This Sourdough Bread with a Twist of Rye is a delightful blend that brings a touch of earthiness and a hint of spice with caraway seeds. Perfect for those who appreciate a hearty, flavorful loaf, it's a unique twist on traditional sourdough that will elevate any meal.
The foundation of this bread is bread flour, providing the structure and chew that we all love in a good loaf. Adding rye flour introduces a touch of nuttiness and a slightly denser texture. Our star, the sourdough starter, is what gives this bread its tang and helps it rise. Water ties everything together, while a bit of honey adds a subtle sweetness to balance the sour. Caraway seeds bring a warm, aromatic note that pairs beautifully with rye. Finally, a sprinkle of salt enhances all these flavors.

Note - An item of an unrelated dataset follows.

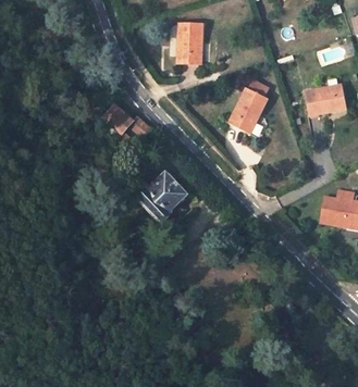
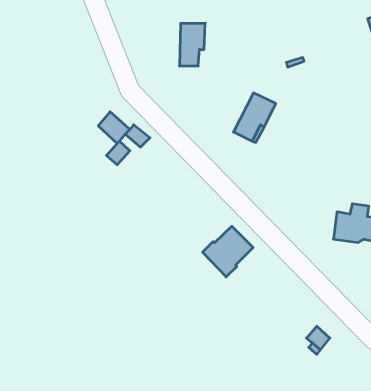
building: [305,85,346,114] -> none
building: [139,174,186,221] -> [203,226,253,277]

This bread makes an excellent base for an open-faced Reuben sandwich or a classic BLT. Toast it and top with smashed avocado and a sprinkle of chili flakes for a quick, delicious breakfast. For an indulgent treat, pair it with a rich, creamy soup.
Start by combining the bread flour, rye flour, and caraway seeds in a large mixing bowl. This dry mix will be the base of your dough. Next, add the sourdough starter, room temperature water, and honey to the dry ingredients. Mix it all together until you get a shaggy dough. It doesn’t need to be smooth at this point; just make sure there are no dry patches of flour.
Cover the bowl with a damp cloth and let it rest for 30 minutes. This rest period, known as autolyse, helps the flour absorb the water and begins gluten development. After resting, sprinkle the salt over the dough. It might feel counterintuitive to add the salt later, but this helps in the initial gluten formation without interference. Now, knead the dough using a stretch-and-fold method for about 5 minutes until it becomes smooth. This technique is gentle yet effective, supporting the dough’s structure.
Place the dough in a greased bowl, cover it, and let it rise for 4-6 hours, or until it doubles in size. This rise time can vary depending on room temperature and the activity of your starter. Once doubled, gently shape the dough into a loaf and place it into a well-floured banneton. Cover it again and let it rise for another 1-2 hours.
Preheat your oven to 450°F (232°C), and place a Dutch oven inside to heat up. When your dough is ready, carefully transfer it to the hot Dutch oven. Score the top with a sharp knife or razor blade to allow it to expand during baking. Bake covered for 20 minutes, then remove the lid and bake for an additional 25 minutes until the crust is a deep golden brown.
Once baked, remove the bread from the oven and let it cool on a wire rack. This cooling time allows the interior to set completely.